**TASK DIRECTIONS**
In the passage about the film 4, reproduce word for word the section starting with "The film was" and going on through "of the sisters.".

**DOCUMENT EXTRACT**

The film was four years in the production and post-production processes. And "four," it turns out, is the concealed and mysterious number that rules the universe. Fours run though 4: the four dogs of the opening scene, the four drills that scare them away and the four snow removal trucks that sweep through the streets; the four "round (cloned) piglets" that Oleg encounters in a restaurant; the four sisters; the four dolls—with faces made from bread chewed by the old and toothless, witch-like hags of an impoverished and isolated provincial village—that are left behind after the death of one of the sisters.

**SOURCE INFORMATION**
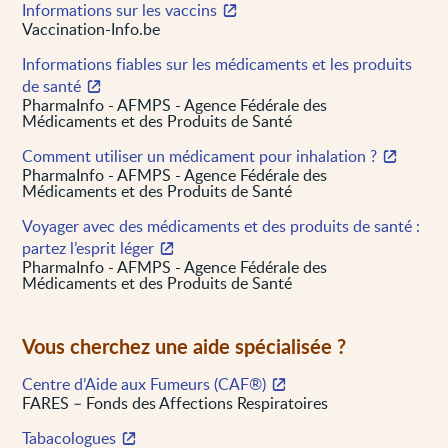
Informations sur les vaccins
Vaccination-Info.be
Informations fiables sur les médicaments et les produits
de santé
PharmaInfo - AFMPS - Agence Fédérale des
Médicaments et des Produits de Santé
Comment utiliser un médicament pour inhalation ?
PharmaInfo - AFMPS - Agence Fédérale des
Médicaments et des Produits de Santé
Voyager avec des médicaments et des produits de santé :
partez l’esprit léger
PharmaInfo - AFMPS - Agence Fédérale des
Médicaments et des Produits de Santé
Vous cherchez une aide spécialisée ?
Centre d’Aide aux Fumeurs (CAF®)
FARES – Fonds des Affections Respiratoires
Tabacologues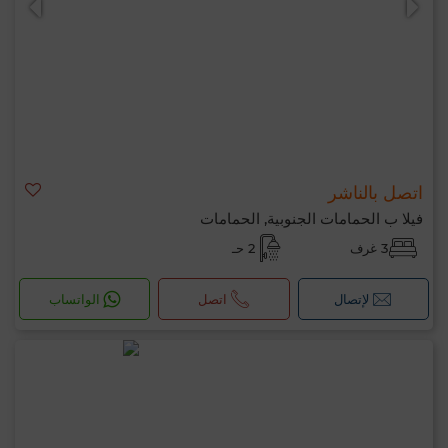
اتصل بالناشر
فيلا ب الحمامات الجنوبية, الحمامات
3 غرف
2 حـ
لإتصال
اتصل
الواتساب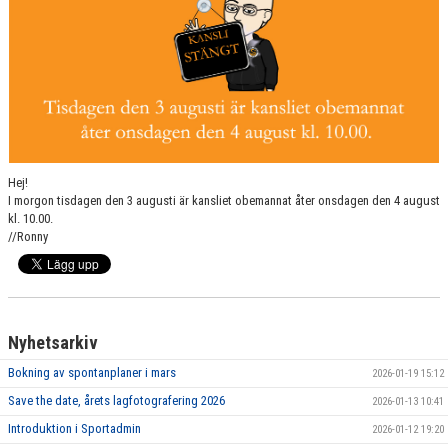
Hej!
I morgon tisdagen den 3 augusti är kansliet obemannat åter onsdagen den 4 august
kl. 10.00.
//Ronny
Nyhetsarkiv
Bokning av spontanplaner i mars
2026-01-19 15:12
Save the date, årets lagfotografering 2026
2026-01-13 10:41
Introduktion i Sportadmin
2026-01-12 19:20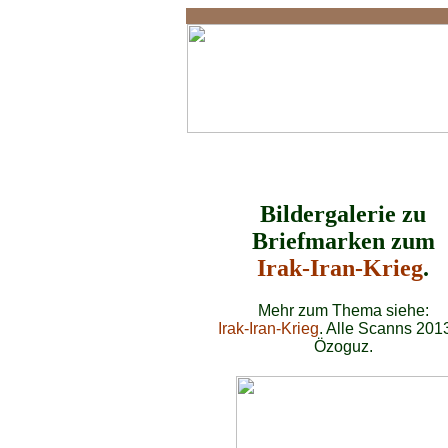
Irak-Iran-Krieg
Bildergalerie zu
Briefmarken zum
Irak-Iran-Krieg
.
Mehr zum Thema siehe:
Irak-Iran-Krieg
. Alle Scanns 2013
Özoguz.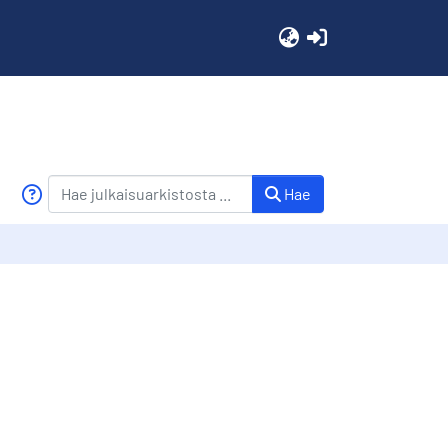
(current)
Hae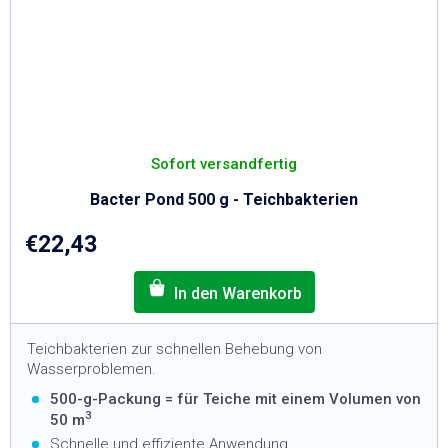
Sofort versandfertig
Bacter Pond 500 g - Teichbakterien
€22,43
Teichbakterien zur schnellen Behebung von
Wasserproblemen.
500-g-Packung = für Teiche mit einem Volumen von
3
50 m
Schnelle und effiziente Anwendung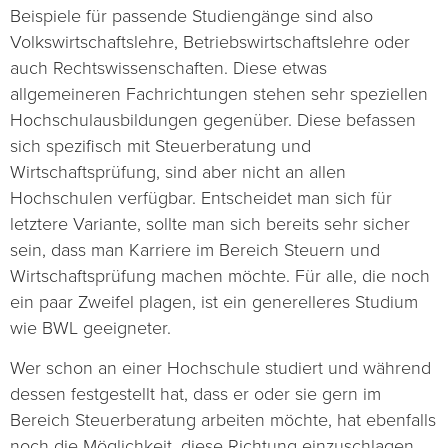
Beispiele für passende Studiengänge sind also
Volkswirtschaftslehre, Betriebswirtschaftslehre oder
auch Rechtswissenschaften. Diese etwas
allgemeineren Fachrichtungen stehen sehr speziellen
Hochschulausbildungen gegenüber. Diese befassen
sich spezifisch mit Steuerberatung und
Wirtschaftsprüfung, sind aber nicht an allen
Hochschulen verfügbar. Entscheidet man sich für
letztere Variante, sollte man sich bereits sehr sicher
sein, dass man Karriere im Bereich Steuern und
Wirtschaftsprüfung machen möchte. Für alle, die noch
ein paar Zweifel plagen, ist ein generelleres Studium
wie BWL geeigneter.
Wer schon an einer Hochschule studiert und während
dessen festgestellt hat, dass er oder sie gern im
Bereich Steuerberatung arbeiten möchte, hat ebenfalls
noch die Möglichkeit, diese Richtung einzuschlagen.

**RESULT OF THE EXERCISE**
The film was four years in the production and post-production processes. And "four," it turns out, is the concealed and mysterious number that rules the universe. Fours run though 4: the four dogs of the opening scene, the four drills that scare them away and the four snow removal trucks that sweep through the streets; the four "round (cloned) piglets" that Oleg encounters in a restaurant; the four sisters; the four dolls—with faces made from bread chewed by the old and toothless, witch-like hags of an impoverished and isolated provincial village—that are left behind after the death of one of the sisters.